Everyone stares. I guess I could have used a less sensitive analogy, even if I am the one should be sensitive about it. It was a general simile, though. Guess what, Finn didn't notice.
"Well," Puck interrupts as Finn looks like he's about to storm over and rip my head off, "Coach Beiste is a woman, but looks like a man, but does not, like really does not, like to be called dude. At all." He looks like he is trying to convey something to me. Probably either 'here's an opening to tell everyone', or 'don't be pissed off, dude, 'cos if Hudson had told you it would've been more offensive than what you just said about our kid'. I turn my eyes to Finn and back, then raise my eyebrows in question. Puck nods, which means it was the latter and I'm glad he knows, because I could well have got really mad at Finn and maybe said or done something I don't want yet.
Even so, Kurt audibly swallows when he notices that we're still staring at each other. Santana, sat next to him but sideways facing Brittany, hears him and then notices, too. One of them had better help this situation.

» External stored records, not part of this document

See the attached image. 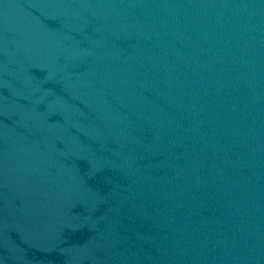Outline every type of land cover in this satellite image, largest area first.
Masks as SVG:
<instances>
[{
	"label": "water",
	"instance_id": "1",
	"mask_svg": "<svg viewBox=\"0 0 264 264\" xmlns=\"http://www.w3.org/2000/svg\"><path fill=\"white\" fill-rule=\"evenodd\" d=\"M0 264H264V0H0Z\"/></svg>",
	"mask_w": 264,
	"mask_h": 264
}]
</instances>
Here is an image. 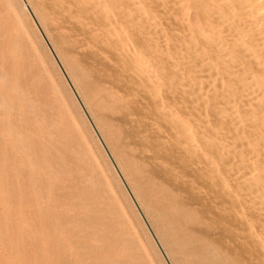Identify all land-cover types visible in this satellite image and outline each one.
<instances>
[{
  "label": "bare ground",
  "instance_id": "bare-ground-1",
  "mask_svg": "<svg viewBox=\"0 0 264 264\" xmlns=\"http://www.w3.org/2000/svg\"><path fill=\"white\" fill-rule=\"evenodd\" d=\"M13 2L164 263L264 264V0ZM59 142L19 149L56 168Z\"/></svg>",
  "mask_w": 264,
  "mask_h": 264
},
{
  "label": "rangeland",
  "instance_id": "rangeland-1",
  "mask_svg": "<svg viewBox=\"0 0 264 264\" xmlns=\"http://www.w3.org/2000/svg\"><path fill=\"white\" fill-rule=\"evenodd\" d=\"M13 1L0 0V264H165L37 28ZM60 138L76 150L66 149L71 161L53 157L56 168L19 149L56 148ZM253 229L264 240L263 228Z\"/></svg>",
  "mask_w": 264,
  "mask_h": 264
}]
</instances>
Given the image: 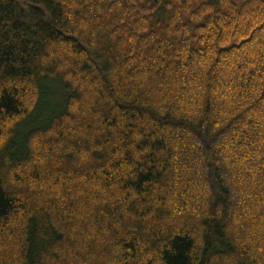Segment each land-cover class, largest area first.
Instances as JSON below:
<instances>
[{
  "label": "trees",
  "instance_id": "trees-1",
  "mask_svg": "<svg viewBox=\"0 0 264 264\" xmlns=\"http://www.w3.org/2000/svg\"><path fill=\"white\" fill-rule=\"evenodd\" d=\"M0 264H264V0H0Z\"/></svg>",
  "mask_w": 264,
  "mask_h": 264
},
{
  "label": "rangeland",
  "instance_id": "rangeland-1",
  "mask_svg": "<svg viewBox=\"0 0 264 264\" xmlns=\"http://www.w3.org/2000/svg\"><path fill=\"white\" fill-rule=\"evenodd\" d=\"M49 89H48V100L50 104H57L58 102H60L63 99V91L62 89L59 87V85L57 84V82H49ZM46 108H48V106L46 105ZM42 113L40 112L39 115L36 114V116H34L31 120H29L26 125V127H31L33 125H38L41 124L43 122V118ZM38 116V117H37ZM203 137V136H200ZM203 141V143L205 145H207L206 141L204 140V138L201 139Z\"/></svg>",
  "mask_w": 264,
  "mask_h": 264
}]
</instances>
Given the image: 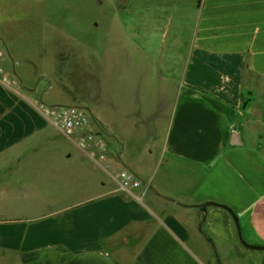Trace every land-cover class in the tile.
<instances>
[{
	"label": "crops",
	"instance_id": "crops-1",
	"mask_svg": "<svg viewBox=\"0 0 264 264\" xmlns=\"http://www.w3.org/2000/svg\"><path fill=\"white\" fill-rule=\"evenodd\" d=\"M114 3L115 17L134 20L133 45L171 54L129 70L122 62L115 98L101 93L97 107L89 98L67 104L99 120L112 172L39 109L61 103L25 79L22 33L3 27L35 15L0 13L2 65L19 81L0 84V264H264V250L239 242L227 210L198 208L226 206L241 239L264 248V0ZM10 4L22 0H0ZM51 37L54 56L86 45L69 29ZM136 67L149 76L140 93ZM122 169L144 184L132 195L118 188Z\"/></svg>",
	"mask_w": 264,
	"mask_h": 264
},
{
	"label": "rangeland",
	"instance_id": "rangeland-1",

"Wow, Fabray, didn't think you actually liked Puckerman. Better get away from those tracks before they take you down to Lima Heights, or maybe detour into preggers city." Bitch. At least it was appropriate and totally saved us.
"Bitch, we all know that you were the 99 times conception didn't happen." I had to. Santana smiled at me a little when I sat down on Brit's other side, Shue obviously telling us to stop fighting again letting me zone out for the rest of the hour whilst he and Hudson talked about, I don't know, Journey, probably.